A l'audience publique le 12 NOVEMBRE 2024.

ARRÊT :

- Contradictoire, en dernier ressort.

- Prononcé le 14 JANVIER 2025 par mise à la disposition des parties au Greffe de la Cour, les parties en ayant été préalablement avisées dans les conditions prévues au 2ème alinéa de l'article 450 du Code de procédure civile.

- Signé par Madame Nathalie LAUER, Président de chambre et Monsieur Alexis DOUET, Greffier auquel la minute de la décision a été remise par le Magistrat signataire.

* * * * *

La société [5], employeur de M. [D], a déclaré le 12 mai 2022 un accident du travail survenu à ce dernier le 10 mai 2022, consistant en une glissade sur des cailloux ayant entraîné une chute, causant des douleurs à la cuisse et au genou droits, avec boiterie, selon le certificat médical initial.

Cet accident a été pris en charge au titre de la législation professionnelle par la [8] et sa consolidation fixée au 16 décembre 2022.

Par décision du 13 février 2023, un taux d'incapacité permanente partielle de 4 % lui était notifié.

M. [P] a saisi la commission médicale de recours amiable d'un recours, qui par décision du 26 mai 2023, notifiée par courrier du 30 mai 2023, a confirmé le taux initialement retenu.

Par requête adressée au greffe le 18 juillet 2023, M. [P] a saisi du litige le Pôle social du tribunal judiciaire de Tours.

Le Pôle social du tribunal judiciaire de Tours a, par décision du 8 janvier 2024':

- débouté M. [P] de son recours,

- rejeté le surplus des prétentions des parties,

- condamné M. [P] aux dépens.

M. [P] a relevé appel de ce jugement par déclaration formée par voie électronique auprès du greffe de la Cour le 6 février 2024.
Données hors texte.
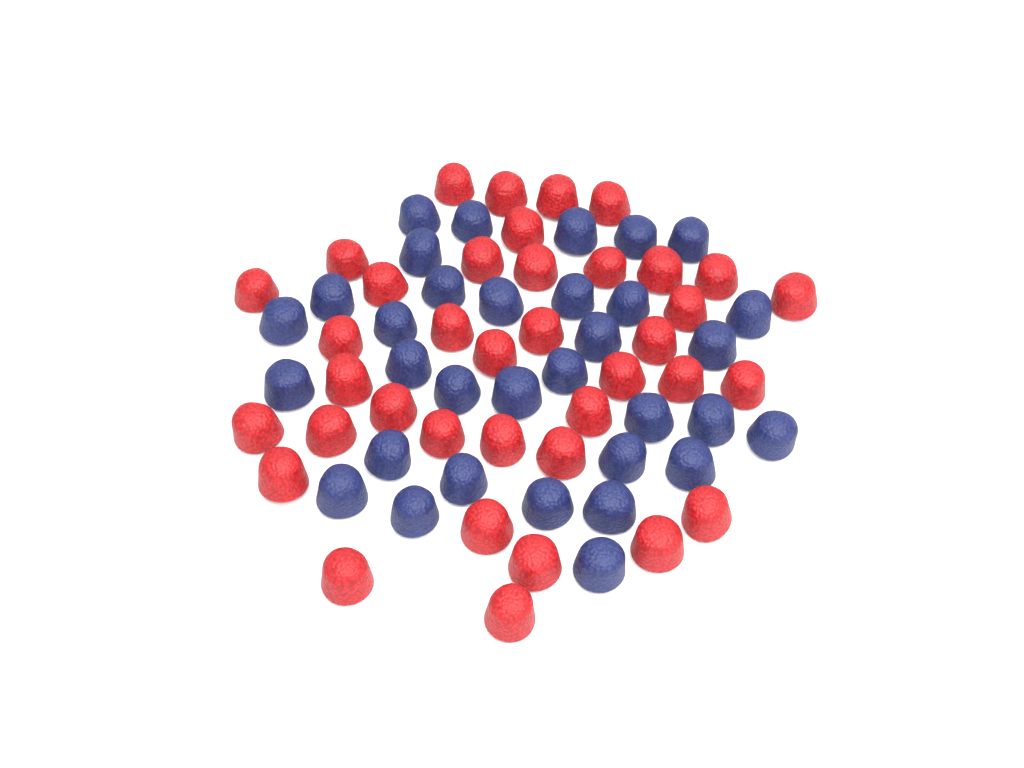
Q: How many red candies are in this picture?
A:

M. [P] demande à la Cour de':

- infirmer le jugement entrepris en ce qu'il a débouté M. [P] de son recours, rejeté le surplus des prétentions des parties et condamné M. [P] aux dépens,

- recevoir M. [P] en son appel et ses demandes,

- ordonner que le taux d'incapacité permanente attribué à M. [P] soit réévalué à la hausse, si besoin par une expertise médicale et annuler la décision de la [7],

- allouer une somme de 1 500 euros à M. [P] au titre de l'article 700 du Code de procédure civile

M. [P] soutient qu'il produit des éléments médicaux susceptibles de permettre la révision du taux d'incapacité permanente partielle, soulignant qu'il a été victime d'une rupture du chef antérieur du quadriceps et qu'il garde des gênes importantes suite à cette intervention et une déformation musculaire avec des douleurs à la marche et à l'effort ayant des conséquences importantes sur son mode de vie, alors qu'il était grand sportif, ce qui a aussi des conséquence sur son état moral.
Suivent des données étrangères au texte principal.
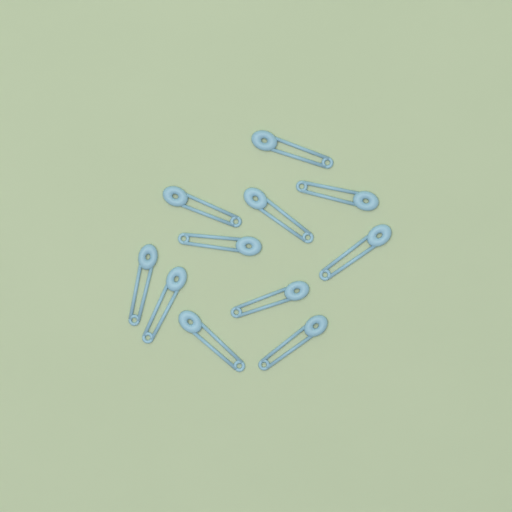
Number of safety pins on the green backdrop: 11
La [8] demande à la Cour de':

- confirmer le jugement entrepris en ce qu'il a confirmé que le médecin-conseil et la commission médicale de recours amiable ont justement évalué le taux d'incapacité de M. [P] à 4 %,

- débouter M. [P] de sa demande au titre de l'article 700 du Code de procédure civile et le condamner au paiement de la somme de 200 euros à ce même titre,

- débouter M. [P] de l'ensemble de ses demandes.

La [7] souligne que M. [P] ne justifie pas d'un état dépressif, qu'il produit des éléments médicaux postérieurs à la consolidation et que l'indemnisation des répercussions sur la vie quotidienne ne sont pas comprises dans l'évaluation du taux d'incapacité permanente partielle. La caisse s'en réfère aux constatations du médecin-conseil et souligne que la rupture du tendon a bien été réparée, le taux d'incapacité permanente partielle ayant été fixé en fonction du déficit résiduel du genou.